§ What to do:
[A] Quote the MathGroup reply about speeding up the Select routine word for word, between "MathGroup Archive 2003" and "06:02:56 -0500 (EST)", inclusive.
[B] Continue the MathGroup reply about speeding up the Select routine from the point where it stops.

§ Document segment:
-- Start --

MathGroup Archive 2003

[Date Index] [Thread Index] [Author Index]

Search the Archive

Re: Re: Map Question

  • To: mathgroup at smc.vnet.net
  • Subject: [mg45063] Re: [mg45048] Re: [mg45025] Map Question
  • From: Daniel Lichtblau <danl at wolfram.com>
  • Date: Mon, 15 Dec 2003 06:02:56 -0500 (EST)
  • References: <200312141122.GAA19804@smc.vnet.net>
  • Sender: owner-wri-mathgroup at wolfram.com

Ben Bongiorno wrote:
> 
> Mr. Lichtblau
> 
> Thank you for your promp response.
> 
> Does your Module change if the elements being compared (===) are
> strings?
> 
> Benedetto Bongiorno CPA, CRE
> BDO Seidman, LLP
> 700 North Pearl Street
> Suite 2000
> Dallas, TX 75201
> 214-665-0717
> bbongiorno at bdo.com
> 
> >>> Daniel Lichtblau <danl at wolfram.com> 12/13/03 01:35PM >>>
> Ben Bongiorno wrote:
> >
> > Happy Holidays,
> >
> > a = matrix variable of 22353 x 23 size
> > b = list variable of 21963 size
> > c = matrix variable of 21963 x 1 size
> >
> > My Do routine
> >
> > x=0;
> > Do[x=x+1;
> > c[[x]]=Select[a,#[[3]]===b[[x]]&],
> > {Length[b]}]
> >
> > How can I utilize Map to speed up this routine?
> >
> > Benedetto Bongiorno CPA, CRE
> > BDO Seidman, LLP
> > 700 North Pearl Street
> > Suite 2000
> > Dallas, TX 75201
> > 214-665-0717
> > bbongiorno at bdo.com
> > [...]
> 
> Actually your result is (in general) not a matrix at all. It may be
> described as a list of subsets of rows of the original matrix.
> 
> A pedestrian approach to do what you have in mind might be as follows.
> 
> cc = Table[
>   Select[aa,#[[3]]===bb[[j]]&],
>   {j,Length[bb]}]
> 
> This will be very slow because the complexity is
> O(length(aa)*length(bb)). Indeed, it is not even faster than your
> code,
> just slightly cleaner insofar as it does not require a list
> initialization. Here is an example around 200 times smaller than
> yours.
> 
> In[51]:= aa = Table[Random[Integer, 10], {1100}, {23}];
> 
> In[52]:= bb = Table[Random[Integer, 10], {2100}];
> 
> In[53]:= Timing[cc = Table[
>         Select[aa,#[[3]]===bb[[j]]&],
>         {j,Length[bb]}];]
> Out[53]= {16.55 Second, Null}
> 
> If your elements are, say, real numbers then you can use ordering to
> get
> a much faster code. First sort the matrix based on values of third
> elements in each row. Next sort the vector by values, keeping track of
> their original positions.

-- End --

§ Entries:
-- Start --

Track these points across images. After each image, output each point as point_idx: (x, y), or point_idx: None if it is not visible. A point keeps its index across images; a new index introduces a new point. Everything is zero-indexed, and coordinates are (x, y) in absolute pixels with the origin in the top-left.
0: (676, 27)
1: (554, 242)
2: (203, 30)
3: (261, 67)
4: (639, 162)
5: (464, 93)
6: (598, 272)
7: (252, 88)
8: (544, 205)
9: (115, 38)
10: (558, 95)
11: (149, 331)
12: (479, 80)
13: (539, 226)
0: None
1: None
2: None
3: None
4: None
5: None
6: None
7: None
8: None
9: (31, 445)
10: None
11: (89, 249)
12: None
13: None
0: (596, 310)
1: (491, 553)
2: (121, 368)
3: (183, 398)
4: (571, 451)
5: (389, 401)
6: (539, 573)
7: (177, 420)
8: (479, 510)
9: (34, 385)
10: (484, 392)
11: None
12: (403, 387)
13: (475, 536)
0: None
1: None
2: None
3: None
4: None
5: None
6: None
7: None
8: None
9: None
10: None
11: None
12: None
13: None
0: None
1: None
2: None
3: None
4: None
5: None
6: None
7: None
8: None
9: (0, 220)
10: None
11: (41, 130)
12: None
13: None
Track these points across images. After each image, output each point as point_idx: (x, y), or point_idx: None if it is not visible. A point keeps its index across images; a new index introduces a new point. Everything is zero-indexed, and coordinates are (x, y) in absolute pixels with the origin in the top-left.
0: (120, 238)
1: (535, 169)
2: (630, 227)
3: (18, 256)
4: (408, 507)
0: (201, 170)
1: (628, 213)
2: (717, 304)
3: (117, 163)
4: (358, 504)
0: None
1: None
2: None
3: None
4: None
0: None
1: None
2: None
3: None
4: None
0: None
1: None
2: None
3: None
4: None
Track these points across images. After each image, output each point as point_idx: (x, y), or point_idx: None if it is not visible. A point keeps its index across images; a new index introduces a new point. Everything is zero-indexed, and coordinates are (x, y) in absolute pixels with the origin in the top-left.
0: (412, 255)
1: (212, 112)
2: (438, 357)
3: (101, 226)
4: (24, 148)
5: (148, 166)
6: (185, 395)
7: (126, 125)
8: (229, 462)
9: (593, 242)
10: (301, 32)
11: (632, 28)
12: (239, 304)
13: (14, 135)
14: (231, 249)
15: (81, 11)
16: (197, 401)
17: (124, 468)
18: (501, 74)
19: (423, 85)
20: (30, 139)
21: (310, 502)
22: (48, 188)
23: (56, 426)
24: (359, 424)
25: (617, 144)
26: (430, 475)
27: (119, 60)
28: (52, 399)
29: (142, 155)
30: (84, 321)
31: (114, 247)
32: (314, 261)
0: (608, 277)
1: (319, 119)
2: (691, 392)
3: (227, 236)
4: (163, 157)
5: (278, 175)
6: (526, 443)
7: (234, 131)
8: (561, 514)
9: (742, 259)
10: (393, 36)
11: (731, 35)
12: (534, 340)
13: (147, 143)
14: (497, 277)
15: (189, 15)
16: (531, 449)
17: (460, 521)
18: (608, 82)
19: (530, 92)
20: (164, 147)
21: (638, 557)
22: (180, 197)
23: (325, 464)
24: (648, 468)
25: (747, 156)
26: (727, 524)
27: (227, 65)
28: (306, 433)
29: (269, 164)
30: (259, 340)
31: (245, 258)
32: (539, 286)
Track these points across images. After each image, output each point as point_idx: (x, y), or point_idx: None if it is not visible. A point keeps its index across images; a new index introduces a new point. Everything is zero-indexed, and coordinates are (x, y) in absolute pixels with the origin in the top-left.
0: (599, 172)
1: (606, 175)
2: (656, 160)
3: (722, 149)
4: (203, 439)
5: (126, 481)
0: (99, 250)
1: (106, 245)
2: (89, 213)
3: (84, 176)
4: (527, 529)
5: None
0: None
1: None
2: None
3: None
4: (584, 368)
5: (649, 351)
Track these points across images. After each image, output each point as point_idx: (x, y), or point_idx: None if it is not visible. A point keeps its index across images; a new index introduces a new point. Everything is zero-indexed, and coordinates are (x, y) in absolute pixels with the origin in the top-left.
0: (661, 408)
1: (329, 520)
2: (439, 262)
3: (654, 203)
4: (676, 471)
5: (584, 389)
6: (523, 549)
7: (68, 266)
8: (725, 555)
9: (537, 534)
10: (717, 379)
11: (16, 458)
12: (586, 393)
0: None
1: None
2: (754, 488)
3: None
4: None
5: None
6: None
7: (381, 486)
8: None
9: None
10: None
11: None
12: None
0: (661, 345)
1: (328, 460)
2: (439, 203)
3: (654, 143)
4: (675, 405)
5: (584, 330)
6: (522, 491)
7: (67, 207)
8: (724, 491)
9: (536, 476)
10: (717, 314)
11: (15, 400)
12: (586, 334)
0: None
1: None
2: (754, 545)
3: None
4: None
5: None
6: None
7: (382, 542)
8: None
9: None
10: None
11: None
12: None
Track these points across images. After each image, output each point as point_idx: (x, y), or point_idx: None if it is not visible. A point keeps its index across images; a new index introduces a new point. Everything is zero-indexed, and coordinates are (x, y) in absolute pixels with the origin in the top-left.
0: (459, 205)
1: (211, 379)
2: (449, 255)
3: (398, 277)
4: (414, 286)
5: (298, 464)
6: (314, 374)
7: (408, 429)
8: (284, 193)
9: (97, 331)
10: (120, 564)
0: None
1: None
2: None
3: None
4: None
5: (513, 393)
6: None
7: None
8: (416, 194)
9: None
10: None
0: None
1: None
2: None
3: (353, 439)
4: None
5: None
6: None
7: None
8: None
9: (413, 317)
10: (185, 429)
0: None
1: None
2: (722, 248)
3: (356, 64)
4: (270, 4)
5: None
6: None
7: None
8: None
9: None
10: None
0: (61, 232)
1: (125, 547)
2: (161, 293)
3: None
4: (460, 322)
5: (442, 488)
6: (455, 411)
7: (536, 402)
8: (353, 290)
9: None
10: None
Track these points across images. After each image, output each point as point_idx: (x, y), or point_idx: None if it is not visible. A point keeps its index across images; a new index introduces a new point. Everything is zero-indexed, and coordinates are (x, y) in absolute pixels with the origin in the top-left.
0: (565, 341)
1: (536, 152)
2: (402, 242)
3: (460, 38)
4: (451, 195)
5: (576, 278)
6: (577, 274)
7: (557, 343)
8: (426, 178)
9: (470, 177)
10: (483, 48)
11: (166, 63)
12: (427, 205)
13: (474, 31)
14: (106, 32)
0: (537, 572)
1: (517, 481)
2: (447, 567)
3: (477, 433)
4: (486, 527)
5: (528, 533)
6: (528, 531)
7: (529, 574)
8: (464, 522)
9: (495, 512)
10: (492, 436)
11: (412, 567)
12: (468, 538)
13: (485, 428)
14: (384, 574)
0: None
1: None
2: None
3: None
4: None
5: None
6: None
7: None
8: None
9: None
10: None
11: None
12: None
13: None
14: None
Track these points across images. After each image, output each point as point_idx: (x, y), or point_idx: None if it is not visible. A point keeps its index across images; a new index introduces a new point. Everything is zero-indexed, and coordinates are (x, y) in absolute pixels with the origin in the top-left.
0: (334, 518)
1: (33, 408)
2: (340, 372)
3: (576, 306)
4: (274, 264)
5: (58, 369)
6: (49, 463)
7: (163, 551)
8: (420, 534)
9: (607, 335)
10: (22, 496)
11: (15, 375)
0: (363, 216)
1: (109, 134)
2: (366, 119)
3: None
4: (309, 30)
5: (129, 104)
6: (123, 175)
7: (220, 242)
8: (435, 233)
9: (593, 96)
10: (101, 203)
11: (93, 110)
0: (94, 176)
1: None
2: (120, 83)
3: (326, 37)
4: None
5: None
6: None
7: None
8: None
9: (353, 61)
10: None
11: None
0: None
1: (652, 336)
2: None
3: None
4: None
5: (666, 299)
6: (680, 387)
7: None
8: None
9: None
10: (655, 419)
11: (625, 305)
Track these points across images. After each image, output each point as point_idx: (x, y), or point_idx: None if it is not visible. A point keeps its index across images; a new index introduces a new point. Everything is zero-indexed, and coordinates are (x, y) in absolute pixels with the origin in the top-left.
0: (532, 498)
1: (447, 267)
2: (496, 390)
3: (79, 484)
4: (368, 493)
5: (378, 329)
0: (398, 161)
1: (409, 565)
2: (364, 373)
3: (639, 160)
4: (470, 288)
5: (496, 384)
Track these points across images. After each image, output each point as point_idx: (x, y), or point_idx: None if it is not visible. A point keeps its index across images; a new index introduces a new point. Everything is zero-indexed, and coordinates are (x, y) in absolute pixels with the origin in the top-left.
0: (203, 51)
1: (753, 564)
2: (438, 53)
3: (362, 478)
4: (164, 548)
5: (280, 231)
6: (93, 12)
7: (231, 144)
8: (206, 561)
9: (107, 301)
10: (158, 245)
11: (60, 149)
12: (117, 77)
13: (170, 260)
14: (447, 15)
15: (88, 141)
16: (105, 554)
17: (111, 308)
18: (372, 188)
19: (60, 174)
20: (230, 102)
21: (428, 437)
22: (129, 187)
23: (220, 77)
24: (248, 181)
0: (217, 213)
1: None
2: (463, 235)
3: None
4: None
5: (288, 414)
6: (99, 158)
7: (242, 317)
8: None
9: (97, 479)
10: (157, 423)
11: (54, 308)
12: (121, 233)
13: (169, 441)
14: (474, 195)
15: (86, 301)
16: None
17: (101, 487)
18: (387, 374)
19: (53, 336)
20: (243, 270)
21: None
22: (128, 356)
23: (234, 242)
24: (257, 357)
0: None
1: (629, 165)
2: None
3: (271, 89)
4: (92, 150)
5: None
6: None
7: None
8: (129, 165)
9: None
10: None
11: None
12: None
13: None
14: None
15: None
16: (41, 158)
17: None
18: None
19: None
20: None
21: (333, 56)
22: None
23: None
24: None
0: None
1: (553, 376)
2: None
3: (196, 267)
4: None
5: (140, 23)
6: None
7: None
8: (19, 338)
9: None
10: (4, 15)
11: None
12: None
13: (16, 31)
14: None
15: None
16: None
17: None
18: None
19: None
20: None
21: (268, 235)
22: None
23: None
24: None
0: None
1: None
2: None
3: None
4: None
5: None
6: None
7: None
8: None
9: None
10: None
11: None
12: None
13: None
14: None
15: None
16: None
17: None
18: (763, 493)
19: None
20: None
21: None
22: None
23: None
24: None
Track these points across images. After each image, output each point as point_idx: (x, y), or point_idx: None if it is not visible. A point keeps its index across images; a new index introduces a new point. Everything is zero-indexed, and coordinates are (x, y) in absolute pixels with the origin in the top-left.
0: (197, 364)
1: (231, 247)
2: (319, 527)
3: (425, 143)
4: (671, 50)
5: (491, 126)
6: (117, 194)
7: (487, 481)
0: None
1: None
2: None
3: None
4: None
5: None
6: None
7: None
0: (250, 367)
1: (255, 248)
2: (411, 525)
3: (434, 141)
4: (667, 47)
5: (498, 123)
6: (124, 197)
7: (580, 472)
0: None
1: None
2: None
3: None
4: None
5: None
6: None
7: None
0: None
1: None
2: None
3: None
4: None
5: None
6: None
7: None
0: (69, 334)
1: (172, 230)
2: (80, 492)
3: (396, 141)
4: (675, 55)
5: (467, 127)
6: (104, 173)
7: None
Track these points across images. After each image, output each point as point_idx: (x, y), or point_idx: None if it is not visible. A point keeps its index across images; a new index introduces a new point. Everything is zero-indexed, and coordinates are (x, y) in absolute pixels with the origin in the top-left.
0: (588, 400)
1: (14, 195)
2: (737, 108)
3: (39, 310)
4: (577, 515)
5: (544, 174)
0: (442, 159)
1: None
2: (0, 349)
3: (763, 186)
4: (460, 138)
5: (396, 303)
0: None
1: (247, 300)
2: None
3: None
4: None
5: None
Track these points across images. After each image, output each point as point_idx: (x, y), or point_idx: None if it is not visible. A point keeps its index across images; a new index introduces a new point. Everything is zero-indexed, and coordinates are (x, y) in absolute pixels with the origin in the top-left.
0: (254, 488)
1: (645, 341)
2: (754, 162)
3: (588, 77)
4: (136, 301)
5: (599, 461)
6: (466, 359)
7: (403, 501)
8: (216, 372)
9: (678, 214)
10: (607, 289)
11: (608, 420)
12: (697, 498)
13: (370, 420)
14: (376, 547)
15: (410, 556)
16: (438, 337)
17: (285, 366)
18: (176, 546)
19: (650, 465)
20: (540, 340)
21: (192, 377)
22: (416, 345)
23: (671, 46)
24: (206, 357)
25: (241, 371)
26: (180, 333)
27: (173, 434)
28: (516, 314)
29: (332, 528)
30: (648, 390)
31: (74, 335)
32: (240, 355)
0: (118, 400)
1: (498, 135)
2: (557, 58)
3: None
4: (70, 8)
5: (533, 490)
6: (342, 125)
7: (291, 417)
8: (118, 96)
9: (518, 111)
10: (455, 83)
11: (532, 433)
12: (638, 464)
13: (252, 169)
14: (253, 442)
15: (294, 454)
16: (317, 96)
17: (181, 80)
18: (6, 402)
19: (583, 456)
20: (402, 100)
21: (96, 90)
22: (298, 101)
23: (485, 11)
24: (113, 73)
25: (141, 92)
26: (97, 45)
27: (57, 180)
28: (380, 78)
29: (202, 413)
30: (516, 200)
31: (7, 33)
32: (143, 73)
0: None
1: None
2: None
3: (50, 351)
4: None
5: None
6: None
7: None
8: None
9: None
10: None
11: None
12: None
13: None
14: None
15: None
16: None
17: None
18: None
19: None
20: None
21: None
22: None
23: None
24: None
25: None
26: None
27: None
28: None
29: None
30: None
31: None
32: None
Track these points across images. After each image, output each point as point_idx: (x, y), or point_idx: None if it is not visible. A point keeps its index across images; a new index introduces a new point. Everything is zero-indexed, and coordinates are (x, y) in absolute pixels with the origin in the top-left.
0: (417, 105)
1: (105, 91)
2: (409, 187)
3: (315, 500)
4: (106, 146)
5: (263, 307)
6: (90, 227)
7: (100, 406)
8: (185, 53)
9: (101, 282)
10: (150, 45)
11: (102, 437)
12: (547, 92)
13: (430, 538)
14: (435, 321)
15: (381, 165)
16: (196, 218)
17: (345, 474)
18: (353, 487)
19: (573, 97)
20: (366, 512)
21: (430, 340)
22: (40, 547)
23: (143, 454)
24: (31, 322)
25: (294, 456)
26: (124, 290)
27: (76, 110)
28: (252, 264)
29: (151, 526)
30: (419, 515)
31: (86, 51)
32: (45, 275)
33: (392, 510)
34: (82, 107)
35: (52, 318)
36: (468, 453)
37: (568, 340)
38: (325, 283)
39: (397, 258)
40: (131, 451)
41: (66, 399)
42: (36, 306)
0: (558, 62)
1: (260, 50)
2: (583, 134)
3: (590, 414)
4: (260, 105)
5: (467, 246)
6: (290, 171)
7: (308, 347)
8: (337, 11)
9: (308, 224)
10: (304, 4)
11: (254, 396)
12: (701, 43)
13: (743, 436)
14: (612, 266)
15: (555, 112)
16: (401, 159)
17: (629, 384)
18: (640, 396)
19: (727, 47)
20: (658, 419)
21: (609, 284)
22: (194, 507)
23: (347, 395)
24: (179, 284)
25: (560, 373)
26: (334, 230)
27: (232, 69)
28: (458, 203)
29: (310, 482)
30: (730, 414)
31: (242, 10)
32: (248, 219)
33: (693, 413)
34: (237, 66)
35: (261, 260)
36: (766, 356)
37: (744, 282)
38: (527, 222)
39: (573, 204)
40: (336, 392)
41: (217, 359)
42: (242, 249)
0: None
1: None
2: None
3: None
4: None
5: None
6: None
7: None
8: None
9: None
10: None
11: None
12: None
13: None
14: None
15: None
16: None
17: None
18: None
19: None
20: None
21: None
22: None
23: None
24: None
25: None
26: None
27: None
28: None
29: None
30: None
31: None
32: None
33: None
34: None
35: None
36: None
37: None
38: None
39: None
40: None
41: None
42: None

-- End --

§ Answers for this exercise:
[A]
MathGroup Archive 2003

[Date Index] [Thread Index] [Author Index]

Search the Archive

Re: Re: Map Question

  • To: mathgroup at smc.vnet.net
  • Subject: [mg45063] Re: [mg45048] Re: [mg45025] Map Question
  • From: Daniel Lichtblau <danl at wolfram.com>
  • Date: Mon, 15 Dec 2003 06:02:56 -0500 (EST)

[B]
> 
> Now you simply walk over both sorted objects, increasing the matrix
> index when third element of a row is less than b vector element,
> increasing the vector index when the inequality is reversed, and
> stuffing a set of rows into the appropriate slots of the result while
> the two values are equal. Code to do this is below.
> 
> f[a_,b_] := Module[
>   {aaa, bbb, res, lena=Length[a], lenb=Length[bb], j=1, k=1, oldj},
>   aaa = aa[[Ordering[aa[[All,3]]]]];
>   bbb = Sort[Transpose[{bb,Range[lenb]}]];
>   res = Table[{}, {lenb}];
>   While [j<=lena && k<=lenb,
>     aj = aaa[[j]];
>     bk = bbb[[k]];
>     If [aj[[3]]<bk[[1]], j++; Continue[]
>       , (* else *)
>       If [aj[[3]]>bk[[1]], k++; Continue[]]
>       ];
>     oldj = j;
>     While [j<=lena && aaa[[j,3]]==bk[[1]], j++];
>     res[[bk[[2]]]] = aaa[[Range[oldj,j-1]]];
>     While [k<lenb && bbb[[k+1,1]]==bk[[1]],
>       k++; bk = bbb[[k]]; res[[bk[[2]]]] = aaa[[Range[oldj,j-1]]];
>       ];
>     ];
>   res
>   ]
> 
> Here is an example of the size you have in mind.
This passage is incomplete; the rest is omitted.